L’entrepreneuriat est dynamique au Québec. Pas suffisamment à mon goût et tous les efforts en vue de sa valorisation et de la formation des jeunes entrepreneurs doivent être applaudis. Soyons néanmoins conscients de la nouvelle réalité de l’entrepreneuriat si nous voulons obtenir de meilleurs résultats.

4 commentaires à propos de “Le point sur l’entrepreneuriat

  1. Il y a malheureusement trop de Québécois qui font leur carrière en crachant sur le Québec. Pour certains, il est politiquement utile de perpétuer le mythe du Québécois né pour un petit pain.

  2. Florissant l’entrepreneurship québécois?

    Pas si sûr…

    De l’Institut Fraser:

    http://www.lapresse.ca/debats/votre-opinion/201301/23/01-4614278-hostile-aux-entreprises.php

    Extrait:

    « Au Québec, le taux d’imposition sur le revenu des sociétés est actuellement de 11,9%, dépassant les taux des principaux gouvernements provinciaux qui font concurrence à Montréal pour accueillir les sièges sociaux d’entreprises canadiennes: Calgary (10%), Vancouver (10%), et Toronto (11,5%). Au cours des dernières années, alors que le gouvernement québécois rendait Montréal moins concurrentielle en haussant l’impôt sur le revenu des sociétés, les gouvernements provinciaux des villes concurrentes le réduisaient afin de rendre leurs climats d’affaires respectifs plus favorables à l’investissement et à l’activité économique.

    En 2012, les Montréalais qui ont perçu les revenus les plus élevés ont dû payer un taux combiné d’impôts fédéral et provincial s’élevant à 48,22%. Ce qui, encore une fois, se compare défavorablement avec les taux combinés en vigueur à Calgary (39%), à Vancouver (43,7%) et même à Toronto (47,97%).

    Ce désavantage ne pourra que s’accentuer cette année, puisque le Québec haussera le taux le plus élevé d’imposition de 1,75 point de pourcentage. Et, tout aussi troublant, ce nouveau taux plus élevé s’appliquera au revenu relativement bas de 100 000$. Ce bas seuil affectera de nombreux professionnels qualifiés et viendra s’ajouter aux difficultés que les entreprises québécoises doivent déjà surmonter pour attirer et retenir des travailleurs. »
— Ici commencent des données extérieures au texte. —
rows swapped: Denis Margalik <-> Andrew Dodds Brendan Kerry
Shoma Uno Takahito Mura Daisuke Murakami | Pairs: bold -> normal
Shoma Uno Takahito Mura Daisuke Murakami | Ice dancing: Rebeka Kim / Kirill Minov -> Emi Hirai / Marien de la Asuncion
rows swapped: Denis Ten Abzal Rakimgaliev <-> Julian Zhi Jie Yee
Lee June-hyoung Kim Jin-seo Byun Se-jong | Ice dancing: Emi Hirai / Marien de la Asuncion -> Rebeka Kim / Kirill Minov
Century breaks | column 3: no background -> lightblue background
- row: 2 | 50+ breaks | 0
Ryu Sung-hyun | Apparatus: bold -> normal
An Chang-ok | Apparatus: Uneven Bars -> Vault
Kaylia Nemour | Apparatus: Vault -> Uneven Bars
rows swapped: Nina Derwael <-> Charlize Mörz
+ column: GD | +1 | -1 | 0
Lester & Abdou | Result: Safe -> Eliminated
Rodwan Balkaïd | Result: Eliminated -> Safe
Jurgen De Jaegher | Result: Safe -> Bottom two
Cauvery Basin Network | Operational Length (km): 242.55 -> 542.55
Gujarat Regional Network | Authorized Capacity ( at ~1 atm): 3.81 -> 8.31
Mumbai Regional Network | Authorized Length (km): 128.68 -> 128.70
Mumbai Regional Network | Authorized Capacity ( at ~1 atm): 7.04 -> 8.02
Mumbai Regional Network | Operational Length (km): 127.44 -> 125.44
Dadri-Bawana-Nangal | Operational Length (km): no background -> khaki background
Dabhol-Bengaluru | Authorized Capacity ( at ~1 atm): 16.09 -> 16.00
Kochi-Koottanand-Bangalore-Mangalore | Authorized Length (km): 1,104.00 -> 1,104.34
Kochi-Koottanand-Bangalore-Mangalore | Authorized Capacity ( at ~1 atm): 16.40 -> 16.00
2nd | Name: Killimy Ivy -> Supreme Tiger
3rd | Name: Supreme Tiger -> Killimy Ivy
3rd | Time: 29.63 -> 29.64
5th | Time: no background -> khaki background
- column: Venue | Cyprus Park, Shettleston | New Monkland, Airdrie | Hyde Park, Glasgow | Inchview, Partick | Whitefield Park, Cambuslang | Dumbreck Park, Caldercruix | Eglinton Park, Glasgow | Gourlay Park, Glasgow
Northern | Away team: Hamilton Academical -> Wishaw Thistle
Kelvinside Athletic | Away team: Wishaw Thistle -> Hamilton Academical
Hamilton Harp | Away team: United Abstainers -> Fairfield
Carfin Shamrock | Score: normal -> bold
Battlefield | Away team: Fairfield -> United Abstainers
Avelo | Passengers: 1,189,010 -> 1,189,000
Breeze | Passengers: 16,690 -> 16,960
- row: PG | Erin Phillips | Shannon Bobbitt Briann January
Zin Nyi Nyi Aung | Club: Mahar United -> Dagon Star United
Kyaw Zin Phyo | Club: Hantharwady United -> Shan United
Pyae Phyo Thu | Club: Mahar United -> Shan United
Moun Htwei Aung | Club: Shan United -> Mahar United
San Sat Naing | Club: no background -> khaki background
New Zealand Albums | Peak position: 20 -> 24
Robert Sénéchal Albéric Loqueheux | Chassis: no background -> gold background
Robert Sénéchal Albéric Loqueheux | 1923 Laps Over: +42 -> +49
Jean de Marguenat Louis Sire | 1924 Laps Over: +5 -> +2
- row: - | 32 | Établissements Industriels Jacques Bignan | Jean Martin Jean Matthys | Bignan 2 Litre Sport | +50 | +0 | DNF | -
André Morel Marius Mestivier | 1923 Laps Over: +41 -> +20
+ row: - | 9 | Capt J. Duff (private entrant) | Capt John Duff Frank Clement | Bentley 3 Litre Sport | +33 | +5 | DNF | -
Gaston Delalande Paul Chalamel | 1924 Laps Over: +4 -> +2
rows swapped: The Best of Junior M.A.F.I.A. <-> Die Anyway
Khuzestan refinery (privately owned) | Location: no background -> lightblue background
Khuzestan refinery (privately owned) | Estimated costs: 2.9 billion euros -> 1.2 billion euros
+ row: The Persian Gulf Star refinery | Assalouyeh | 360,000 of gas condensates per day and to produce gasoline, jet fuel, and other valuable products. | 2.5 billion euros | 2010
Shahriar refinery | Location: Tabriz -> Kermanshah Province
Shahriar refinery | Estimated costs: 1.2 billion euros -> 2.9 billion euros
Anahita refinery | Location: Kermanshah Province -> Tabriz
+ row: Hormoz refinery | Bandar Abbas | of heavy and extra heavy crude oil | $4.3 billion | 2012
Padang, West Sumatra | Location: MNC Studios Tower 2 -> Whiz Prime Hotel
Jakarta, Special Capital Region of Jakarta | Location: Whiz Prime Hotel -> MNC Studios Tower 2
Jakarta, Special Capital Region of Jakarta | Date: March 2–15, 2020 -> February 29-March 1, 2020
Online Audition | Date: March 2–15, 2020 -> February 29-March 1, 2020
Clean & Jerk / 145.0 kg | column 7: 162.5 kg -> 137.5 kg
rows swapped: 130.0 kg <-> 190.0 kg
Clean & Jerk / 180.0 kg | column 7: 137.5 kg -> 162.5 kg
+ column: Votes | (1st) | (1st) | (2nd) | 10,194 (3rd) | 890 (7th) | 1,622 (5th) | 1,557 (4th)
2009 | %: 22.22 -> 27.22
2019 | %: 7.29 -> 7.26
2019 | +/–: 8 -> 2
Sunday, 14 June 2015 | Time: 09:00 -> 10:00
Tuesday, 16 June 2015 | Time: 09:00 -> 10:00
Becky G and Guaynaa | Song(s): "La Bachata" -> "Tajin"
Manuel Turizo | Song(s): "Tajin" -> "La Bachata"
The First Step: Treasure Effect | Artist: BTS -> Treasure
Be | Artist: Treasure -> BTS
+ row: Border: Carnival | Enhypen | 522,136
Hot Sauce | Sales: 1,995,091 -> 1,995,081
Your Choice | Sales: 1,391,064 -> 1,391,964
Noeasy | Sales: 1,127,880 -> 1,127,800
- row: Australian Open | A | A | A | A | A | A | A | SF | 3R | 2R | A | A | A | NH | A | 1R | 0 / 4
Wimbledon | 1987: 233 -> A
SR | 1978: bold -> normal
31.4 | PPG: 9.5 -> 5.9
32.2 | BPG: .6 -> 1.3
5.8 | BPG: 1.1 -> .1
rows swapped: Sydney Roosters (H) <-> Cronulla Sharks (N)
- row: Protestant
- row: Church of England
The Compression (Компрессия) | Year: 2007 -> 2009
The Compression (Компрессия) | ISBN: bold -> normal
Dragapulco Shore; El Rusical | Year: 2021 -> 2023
    Comme on peut le constater, la voracité épouvantable de l’ogre étatique se fait sentir cruellement.

    Il faut immédiatement réduire la taille et la loutonnerie de l’État québécois opressif et inefficace. Ça nous coûte collectivement des milliards de beaux $ et des dizaines de milliers de bonnes jobs.

  3. @François 1

    Quel est le rapport? Le taux d’imposition des entreprises est bien plus élevé aux USA que dans n’importe quelle ville que vous avez nommé et l’entrepreneuriat y est aussi plus développé.

  4. @ seb (# 3):

    Difficile de comparer deux pays qui ont des structures économiques différentes mais il doit bien y avoir quelques raisons pour que le Québec doive subventionner les entreprises plus que TOUTES les autres provinces canadiennes réunies pour les attirer et même pour les conserver.

    Voici quelques « pistes de solution »:

    Lois beaucoup trop pro-syndicales.
    État trop lourd et trop présent dans l’activité économique.
    Présence du Parti québécois séparatiste.
    Système politique beaucoup trop à gauche.
    Population amorphe et peu performante.
    Scolarisation et qualité de l’enseignement douteux.
    Taux d’imposition des particuliers insoutenable.
    ETC…

    Bref, il y a multe raisons pour lesquelles une société normale ira s’établir ailleurs qu’au Québec.